Department of Computer Science, Virginia Tech, Blacksburg, VA, United States of America.
Escuela Superior Politécnica del Litoral, ESPOL, Guayaquil, Ecuador.
PLoS One. 2020 Nov 24;15(11):e0242453. doi: 10.1371/journal.pone.0242453. eCollection 2020.
There is large interest in networked social science experiments for understanding human behavior at-scale. Significant effort is required to perform data analytics on experimental outputs and for computational modeling of custom experiments. Moreover, experiments and modeling are often performed in a cycle, enabling iterative experimental refinement and data modeling to uncover interesting insights and to generate/refute hypotheses about social behaviors. The current practice for social analysts is to develop tailor-made computer programs and analytical scripts for experiments and modeling. This often leads to inefficiencies and duplication of effort. In this work, we propose a pipeline framework to take a significant step towards overcoming these challenges. Our contribution is to describe the design and implementation of a software system to automate many of the steps involved in analyzing social science experimental data, building models to capture the behavior of human subjects, and providing data to test hypotheses. The proposed pipeline framework consists of formal models, formal algorithms, and theoretical models as the basis for the design and implementation. We propose a formal data model, such that if an experiment can be described in terms of this model, then our pipeline software can be used to analyze data efficiently. The merits of the proposed pipeline framework is elaborated by several case studies of networked social science experiments.

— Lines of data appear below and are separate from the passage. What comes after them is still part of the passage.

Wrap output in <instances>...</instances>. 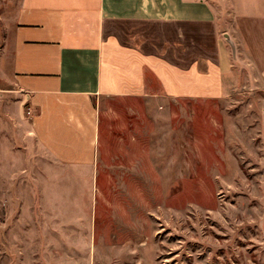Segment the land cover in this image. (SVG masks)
Here are the masks:
<instances>
[{"label": "rangeland", "instance_id": "rangeland-1", "mask_svg": "<svg viewBox=\"0 0 264 264\" xmlns=\"http://www.w3.org/2000/svg\"><path fill=\"white\" fill-rule=\"evenodd\" d=\"M22 1L0 0V264H264V49L232 24L259 0H207L234 58L221 97H94L90 167L30 131L11 67Z\"/></svg>", "mask_w": 264, "mask_h": 264}, {"label": "crops", "instance_id": "crops-1", "mask_svg": "<svg viewBox=\"0 0 264 264\" xmlns=\"http://www.w3.org/2000/svg\"><path fill=\"white\" fill-rule=\"evenodd\" d=\"M239 9L233 26L249 43L256 27L264 49V3ZM229 41L207 0H23L12 81L39 146L60 163L90 167L100 136L94 97L219 98L233 74Z\"/></svg>", "mask_w": 264, "mask_h": 264}]
</instances>
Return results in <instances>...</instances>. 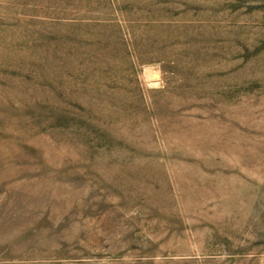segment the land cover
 <instances>
[{
    "label": "rangeland",
    "instance_id": "rangeland-1",
    "mask_svg": "<svg viewBox=\"0 0 264 264\" xmlns=\"http://www.w3.org/2000/svg\"><path fill=\"white\" fill-rule=\"evenodd\" d=\"M0 264H264V0H0Z\"/></svg>",
    "mask_w": 264,
    "mask_h": 264
}]
</instances>
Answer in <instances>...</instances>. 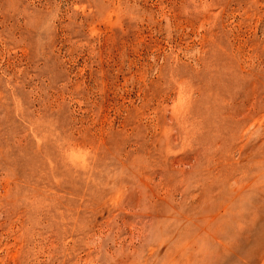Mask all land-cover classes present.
<instances>
[{
    "label": "rangeland",
    "instance_id": "rangeland-1",
    "mask_svg": "<svg viewBox=\"0 0 264 264\" xmlns=\"http://www.w3.org/2000/svg\"><path fill=\"white\" fill-rule=\"evenodd\" d=\"M0 264H264V0H0Z\"/></svg>",
    "mask_w": 264,
    "mask_h": 264
}]
</instances>
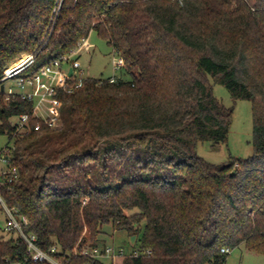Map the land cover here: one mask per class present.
<instances>
[{"label":"trees","instance_id":"obj_1","mask_svg":"<svg viewBox=\"0 0 264 264\" xmlns=\"http://www.w3.org/2000/svg\"><path fill=\"white\" fill-rule=\"evenodd\" d=\"M93 31L128 80L88 78L59 95V126L35 130L33 117L22 133L15 120L33 102L0 96L1 153L19 170L0 193L26 231L69 264H224L222 249L242 244L264 254V0H0V75L25 55L46 56L32 71L62 59ZM213 83L252 102L249 158L198 154L227 142L233 122ZM105 225L136 235L141 254H82L107 245ZM26 256L21 238H0V264H50Z\"/></svg>","mask_w":264,"mask_h":264},{"label":"built area","instance_id":"obj_2","mask_svg":"<svg viewBox=\"0 0 264 264\" xmlns=\"http://www.w3.org/2000/svg\"><path fill=\"white\" fill-rule=\"evenodd\" d=\"M58 13V12H57ZM89 47V42L85 41L77 50L62 59H56L43 64L36 71L30 68L36 64L38 54L25 55L18 61L8 67L5 72L0 75V96L4 95L7 100L20 96L34 104L31 113H24L15 120L16 133L28 132L31 119H38L35 130H41L43 125L55 128L61 124V107L62 101L59 95L61 93L74 94L83 85L88 78H93L90 74H85L80 60L81 51ZM116 56L120 58L117 61ZM23 59L20 65H15ZM112 64L114 68L113 75L108 78L101 77L102 83L107 79L110 83H117L121 76L118 75L119 70H123L125 61L122 55L113 49ZM73 68V74L70 75V69ZM0 163L6 164L7 168L0 172V184L12 186L19 179V170L10 165L8 156L5 152L0 154ZM6 176L5 178H2ZM0 204L7 215L4 225V232L14 234L16 238H21L27 245V256L25 261L28 262H48L50 264H69L71 255H60L57 247L51 249V252L44 251L38 245V236L35 233L27 232L26 228L29 221L26 216L19 213L18 209L10 208L0 193ZM132 253L135 256L140 255L138 249L129 252L123 248H114L106 245L104 247H96L94 249L84 248L82 254L92 256L98 259L117 260ZM230 248H223V253H231ZM78 249H75L74 256L78 255ZM150 254V251L146 252Z\"/></svg>","mask_w":264,"mask_h":264},{"label":"rangeland","instance_id":"obj_3","mask_svg":"<svg viewBox=\"0 0 264 264\" xmlns=\"http://www.w3.org/2000/svg\"><path fill=\"white\" fill-rule=\"evenodd\" d=\"M88 42L89 47L79 52L81 53L80 60L85 74H90L95 78H108L113 75V48L94 31L91 33ZM45 58V55L40 56L36 63L42 62ZM116 58L120 62V58L118 56ZM118 75L125 80L130 78L124 69L119 70ZM213 89L215 96L226 106L235 107L233 122L227 142L216 148L212 146L211 141L201 142L198 146V154L207 161L217 164L227 163L231 158H249L254 154L252 102L243 99L235 101L229 90L221 84L213 83ZM7 144V135H0V153ZM6 219L7 215L0 204V238L8 240L11 237H16V235L4 232ZM143 233V231L140 232V238ZM100 238L108 245L114 248L123 247L128 252L133 247L132 237L129 236V233L125 229H115L112 225H105L102 228ZM107 263L109 264V262ZM224 264H264V254L251 252L245 244H242L232 249Z\"/></svg>","mask_w":264,"mask_h":264},{"label":"crops","instance_id":"obj_4","mask_svg":"<svg viewBox=\"0 0 264 264\" xmlns=\"http://www.w3.org/2000/svg\"><path fill=\"white\" fill-rule=\"evenodd\" d=\"M7 165L4 163H0V172H2L3 170H5L7 167ZM1 178V177H0ZM14 237H11L10 239H13Z\"/></svg>","mask_w":264,"mask_h":264},{"label":"water","instance_id":"obj_5","mask_svg":"<svg viewBox=\"0 0 264 264\" xmlns=\"http://www.w3.org/2000/svg\"><path fill=\"white\" fill-rule=\"evenodd\" d=\"M73 71H74V69L71 68V69H70V75L73 74ZM136 239H137V236H136V235H135V236H132V239H131L132 243H134V242L136 241Z\"/></svg>","mask_w":264,"mask_h":264}]
</instances>
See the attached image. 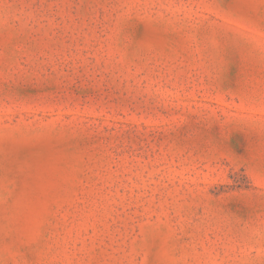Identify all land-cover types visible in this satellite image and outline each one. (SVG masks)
<instances>
[{"label": "rangeland", "instance_id": "rangeland-1", "mask_svg": "<svg viewBox=\"0 0 264 264\" xmlns=\"http://www.w3.org/2000/svg\"><path fill=\"white\" fill-rule=\"evenodd\" d=\"M0 264H264V0H0Z\"/></svg>", "mask_w": 264, "mask_h": 264}]
</instances>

对于理解大规模人类行为,网络社会科学实验具有很大的吸引力。需要大量的努力来对实验输出进行数据分析,并对定制实验进行计算建模。此外,实验和建模通常是循环进行的,这使得迭代实验改进和数据建模能够揭示有趣的见解,并产生/反驳关于社会行为的假设。当前,社会分析师的做法是为实验和建模开发定制的计算机程序和分析脚本。这往往导致效率低下和重复工作。在这项工作中,我们提出了一个流水线框架,以朝着克服这些挑战迈出重要的一步。我们的贡献在于描述一个软件系统的设计和实现,该系统可以自动化分析社会科学实验数据、构建模型以捕捉人类主体行为以及提供数据来检验假设所涉及的许多步骤。所提出的流水线框架由形式模型、形式算法和理论模型作为设计和实现的基础。我们提出了一个正式的数据模型,使得如果一个实验可以用这个模型来描述,那么我们的流水线软件就可以用来有效地分析数据。通过对网络社会科学实验的几个案例研究,详细阐述了所提出的流水线框架的优点。